「不安な人ほど出世する」という大企業の病理
上司側が若手の提案を受け入れられない背景には、マネージャー自身の「不安」がある。渡邉氏が大企業で「役員に上がるトップ5%」のデータを分析したところ、驚くべき事実が判明した。

「さまざまなデータを分析していったのですが、1個だけ違いがあって、ストレス耐性が低ければ低いほど役員に上がるという結果だったんです。つまり、不安な人ほど役員に上がりやすい。プレイヤーのときにミスをしないということが、非常に高く評価されるメカニズムになっていたからです」
緻密な調整とリスクヘッジを得意とする「不安症」の人ほど出世しやすい。しかし、こうしたリーダーが率いる組織では、計算が立たない提案を持ち込まれると、無意識に排除してしまう。これが若手のやる気を削ぐ最大の原因だ。
渡邉氏は、この問題を解決するために「会議の削減」や「顧客視点へのシフト」を挙げる。

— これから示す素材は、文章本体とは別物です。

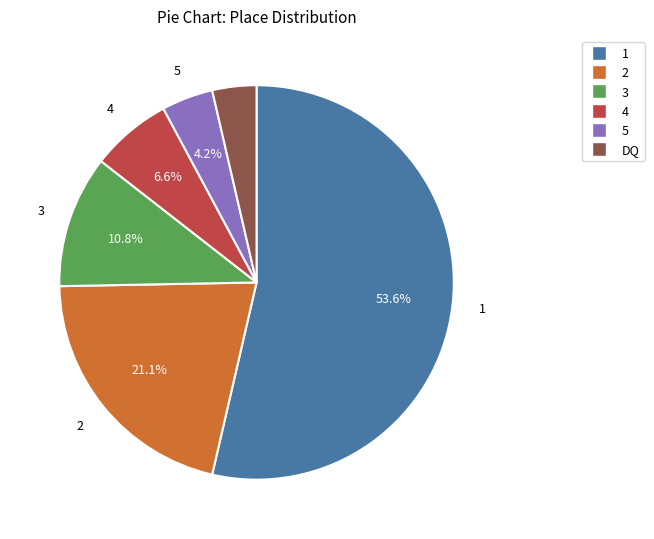

To the nearest percent, what is the average slice percentage?

17%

「みんなやっぱり商売がしたいし、お客さんに貢献したいというニーズはめちゃくちゃある。会議ではなく現場に聞きに行こう、お客さんのところに行こうと案内すると、会議は結構減るんです」
組織の熱量を高める「FANS(ファンズ)モデル」
渡邉氏は、累計3万人の人事データと学術的理論を掛け合わせ、仕事が面白くなってワークエンゲージメントが高まる4つの条件を可視化した。それが「FANS(ファンズ)モデル」だ。
F(貢献実感)Feeling of Contribution:お客様からの感謝や、社会のためになっているという実感
A(自己決定感)Authority:小さなことでも自分で決めて、任されているという感覚
N(新規性・創造性)New:斬新なことを求められ、試行錯誤できる環境
S(仕事のスピード感)Speed:意思決定の速さ(承認ハンコの少なさなど)

「ビラを配る時でも、どの駅で配るか、デザインをどうするかを自分で決めると、ワークエンゲージメントはものすごく上がります。この4つの条件を整えていくと、数多くの提案が出てくるようになります」
このモデルを実践するため、経営陣は「権限に基づき、任せられる人にちゃんと任せる(不要に介入しない)」ことが求められ、管理職は「自分が持っている権限の範囲内で思い切り部下に任せてみる」ことが重要になる。